This afternoon I printed my "winning" NaNoWriMo novel from last November for the first time. Using 12 point Bookman Old Style which shortened the 50,000 words to a mere 83 pages, I caught each page as my printer spat it out. My goal tomorrow: read what I wrote last year so I know what I already have and can continue from where I left off. After I printed the partial novel, I expanded it into the Vringa font, still at 12 point, but now I have 107 pages. I fixed the chapter headings to make them uniform: in all caps, bolded, and centered.
My new writing on Sunday (November 1st and therefore the first day of NaNoWriMo) will pick up at the beginning of Chapter Thirteen and go onward. My character has been spinning her wheels for the last eleven months when I left her stranded between two very different modes of worship, her world slowly rolling upside-down, and she doesn't like change in the least. I wouldn't be suprised to find out that she's spent the 11 months since NaNoWriMo 2008 with her head under her pillow -- both literally and figuratively.
Yes, my character has a lot of ME in her, but she also has the qualities of some other women I know. She is stubborn, reluctant to change, intelligent, set in her ways, opinionated, yet she is gentle, creative, kind, shy. Her journey along The Pilgrim Pathway (yes, that's my tentative title, a definite change from the title I used a year ago, A Scholarly Life) will change her dramatically in some ways yet will leave her virtually unchanged in others.
I need to add conflict. I think that I have portrayed her inner conflicts fairly well, but I need to add more conflict -- conflict between people. As a person who runs from conflict myself, it will be interesting to see how Rebecca handles interpersonal conflict as well, especially since she flees from it even more often and more speedily than I do (if that is even possible). But as we writers know, conflict is what keeps a novel going -- that magical, dramatic tension. And I am not sure that I am going to completely resolve Rebecca's inner conflicts by the end of the book so much as push them forward and pull others back in some intriguing ways.

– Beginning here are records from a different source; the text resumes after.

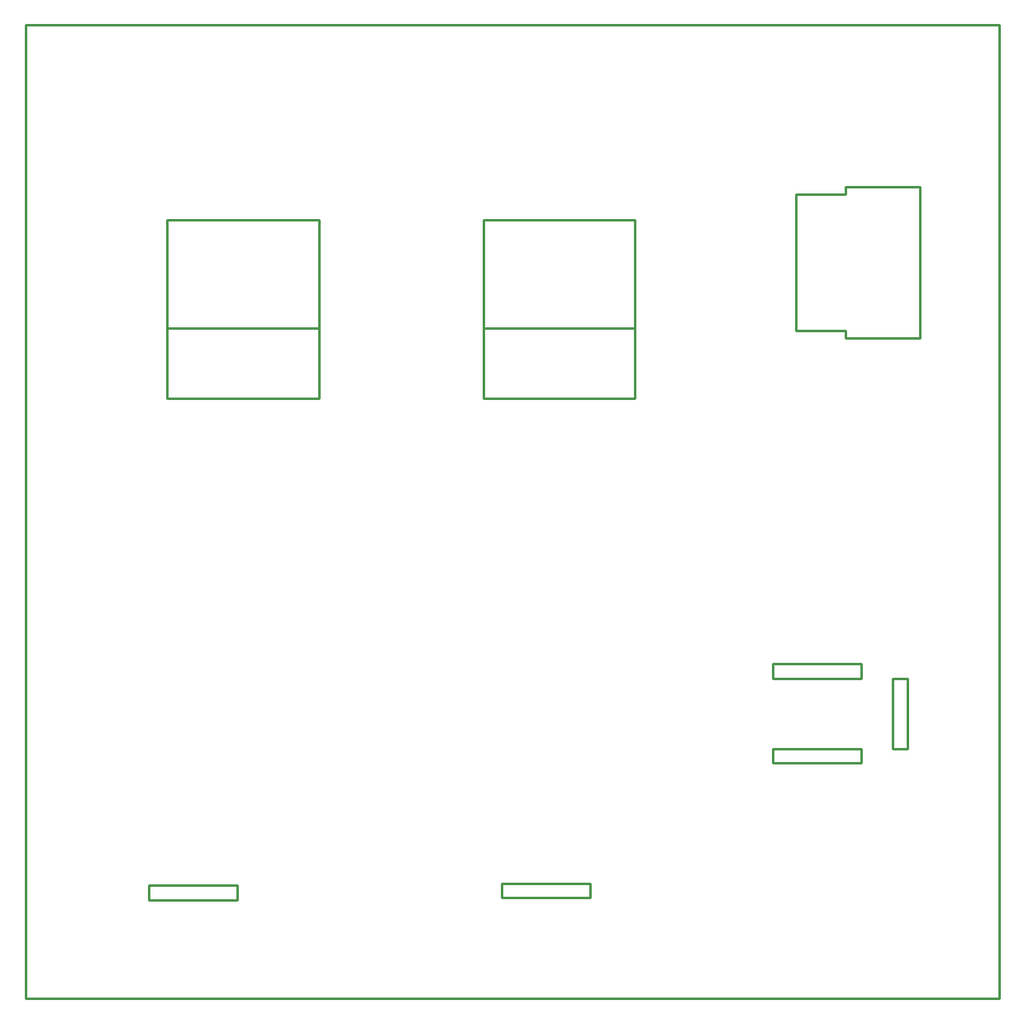
<source format=gbr>
G04 EAGLE Gerber RS-274X export*
G75*
%MOMM*%
%FSLAX34Y34*%
%LPD*%
%IN*%
%IPPOS*%
%AMOC8*
5,1,8,0,0,1.08239X$1,22.5*%
G01*
%ADD10C,0.254000*%


D10*
X0Y0D02*
X996950Y0D01*
X996950Y996950D01*
X0Y996950D01*
X0Y0D01*
X468757Y686562D02*
X624205Y686562D01*
X624205Y797687D01*
X468757Y797687D01*
X468757Y686562D01*
X468757Y614934D02*
X501269Y614934D01*
X624205Y614934D01*
X624205Y686562D01*
X468757Y686562D01*
X468757Y614934D01*
X468757Y614934D02*
X624205Y614934D01*
X624205Y797687D01*
X468757Y797687D01*
X468757Y686562D01*
X468757Y614934D01*
X144907Y686562D02*
X300355Y686562D01*
X300355Y797687D01*
X144907Y797687D01*
X144907Y686562D01*
X144907Y614934D02*
X177419Y614934D01*
X300355Y614934D01*
X300355Y686562D01*
X144907Y686562D01*
X144907Y614934D01*
X144907Y614934D02*
X300355Y614934D01*
X300355Y797687D01*
X144907Y797687D01*
X144907Y686562D01*
X144907Y614934D01*
X144907Y614934D02*
X300355Y614934D01*
X300355Y686562D01*
X144907Y686562D01*
X144907Y614934D01*
X789242Y684276D02*
X839534Y684276D01*
X839534Y676148D01*
X915670Y676148D01*
X915670Y831660D01*
X839534Y831660D01*
X839534Y823468D01*
X789242Y823468D01*
X789242Y684276D01*
X144907Y686562D02*
X300355Y686562D01*
X300355Y797687D01*
X144907Y797687D01*
X144907Y686562D01*
X487934Y102934D02*
X578358Y102934D01*
X578358Y117983D01*
X487934Y117983D01*
X487934Y102934D01*
X126238Y100648D02*
X216662Y100648D01*
X216662Y115697D01*
X126238Y115697D01*
X126238Y100648D01*
X888175Y255969D02*
X903224Y255969D01*
X903224Y327597D01*
X888175Y327597D01*
X888175Y255969D01*
X765239Y327597D02*
X855663Y327597D01*
X855663Y342646D01*
X765239Y342646D01*
X765239Y327597D01*
X765239Y240919D02*
X855663Y240919D01*
X855663Y255969D01*
X765239Y255969D01*
X765239Y240919D01*
M02*

</source>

When I wrote about Rebecca Phillips last year, I kind of followed her around blindly, jotting down what I watched her doing. For a novel that I planned so very little (not at all, to be precise), it kept moving forward with a definite motion that seemed to be working. I pray that God will give me that same insight, that same perseverance, that same attention to detail, that same leading onward of a story that is partially mine but mostly hers. Once I finish with this year's NaNoWriMo, I sincerely hope that I will have a complete first draft. I know that much will have to be moved about, restructured, revised, and rewritten, but if I at least have a couple of hundred pages to work with, I think I might be able to make something out of it.
One of my Intermediate Writing students brought up NaNoWriMo in class yesterday plus another student seem really, really interested in doing it as well. I hope that both of them decide to go forward with it -- the numbers today according to NaNoWriMo on Twitter is over 35,000 13-18 year olds and over 100,000 adults around the world who are signed up and ready to start writing their novels. That's cool.
I need to e-mail our writing group here in Pine Valley and remind them of the challenge. I gave them the information and website earlier this month at our monthly meeting, but a reminder would not be amiss, I think. I would love to have a couple of "Write-Ins" at the town library or at the local coffee place or even in the diner. So I'll send out e-mails and post to the blog for our Mountain Empire Creative Arts Council Writers' Workshop.
So tonight and tomorrow I plan to complete The Arrow and The Boomerang for Julie at Brave Writer so she can post them before midnight tomorrow. And I plan to read through what I wrote for last year's NaNoWriMo so I can pick up the story where I left off, ready to write about this middle-aged woman's journey on The Pilgrim Pathway.
Good luck and best blessings to all NaNoWriMo participants this year: Write bravely. Write well. And write 50,000 words, no matter how utterly crappy they seem to you at any stage in the process ... 'cuz' it's gonna happen. Trust me.